Task prompt:
Give the listing back in full, exactly as written, with the pictures removed.

Given information:
• • • • • • •

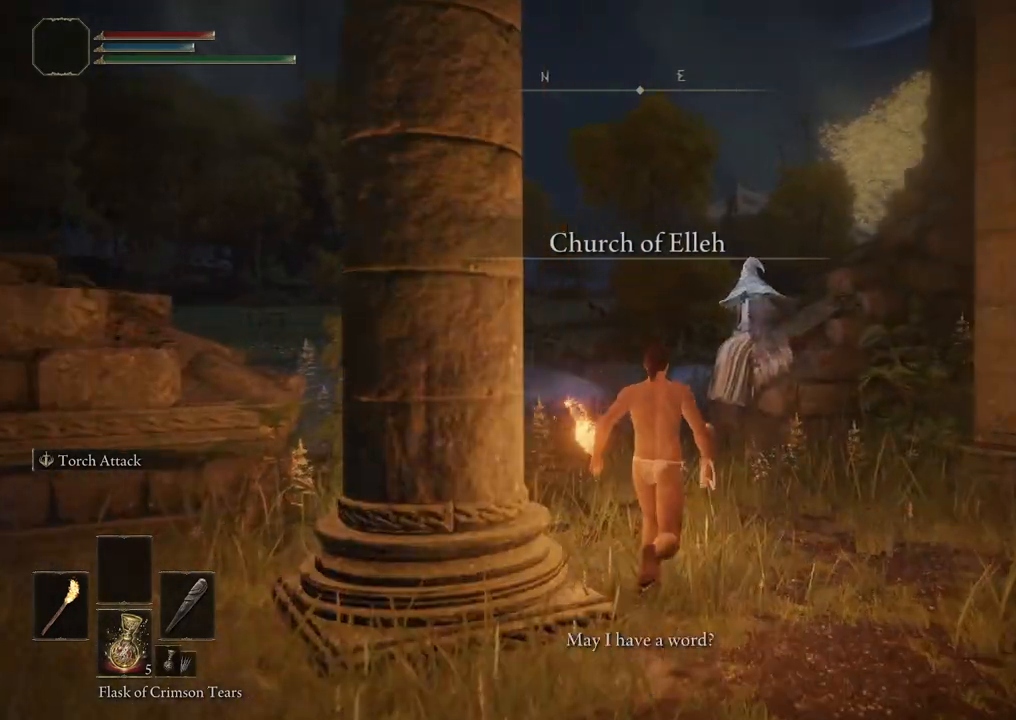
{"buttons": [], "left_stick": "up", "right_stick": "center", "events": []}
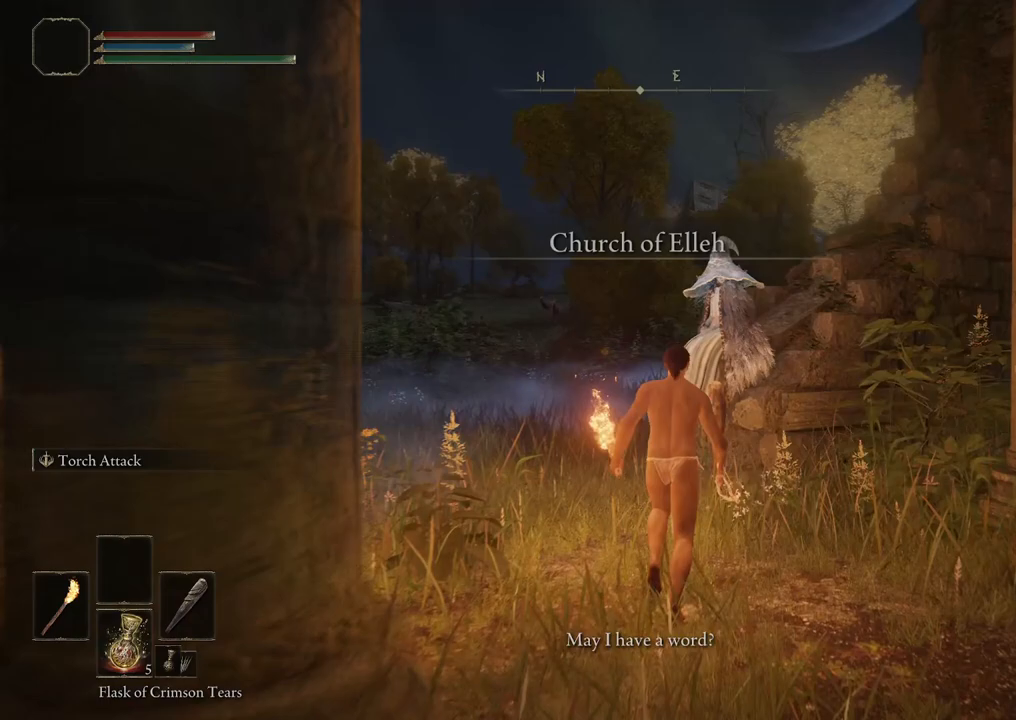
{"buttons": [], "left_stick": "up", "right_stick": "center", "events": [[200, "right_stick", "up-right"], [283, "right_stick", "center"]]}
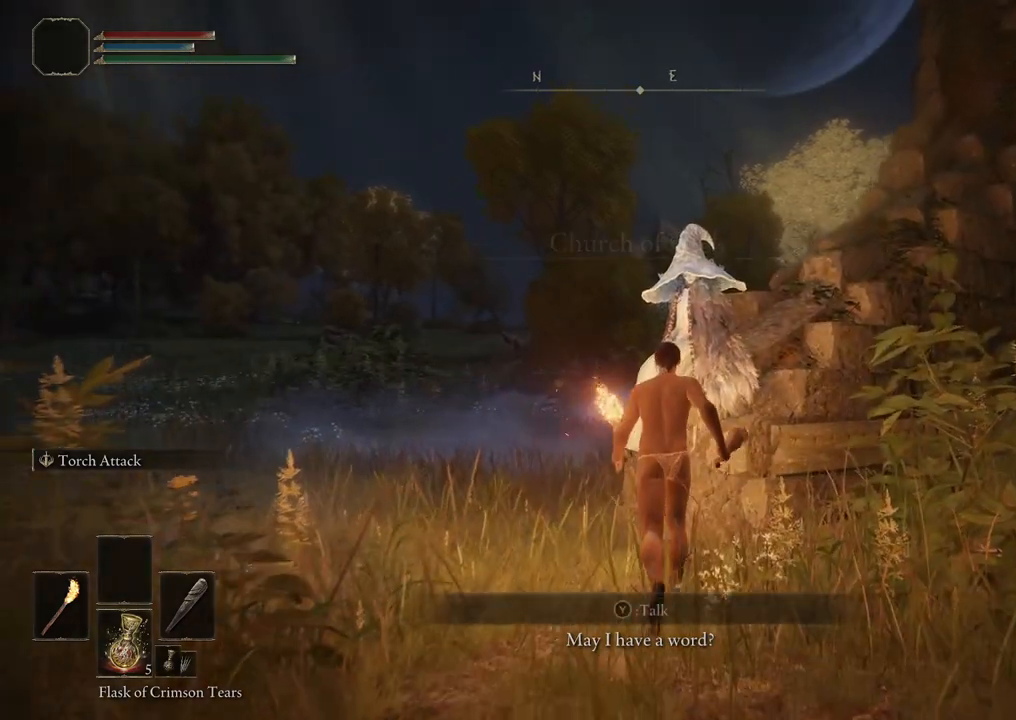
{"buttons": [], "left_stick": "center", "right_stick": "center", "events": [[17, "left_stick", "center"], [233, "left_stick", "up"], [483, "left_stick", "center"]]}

• • • • • • •

Task output:
{"buttons": [], "left_stick": "up", "right_stick": "center", "events": []}
{"buttons": [], "left_stick": "up", "right_stick": "center", "events": [[200, "right_stick", "up-right"], [283, "right_stick", "center"]]}
{"buttons": [], "left_stick": "center", "right_stick": "center", "events": [[17, "left_stick", "center"], [233, "left_stick", "up"], [483, "left_stick", "center"]]}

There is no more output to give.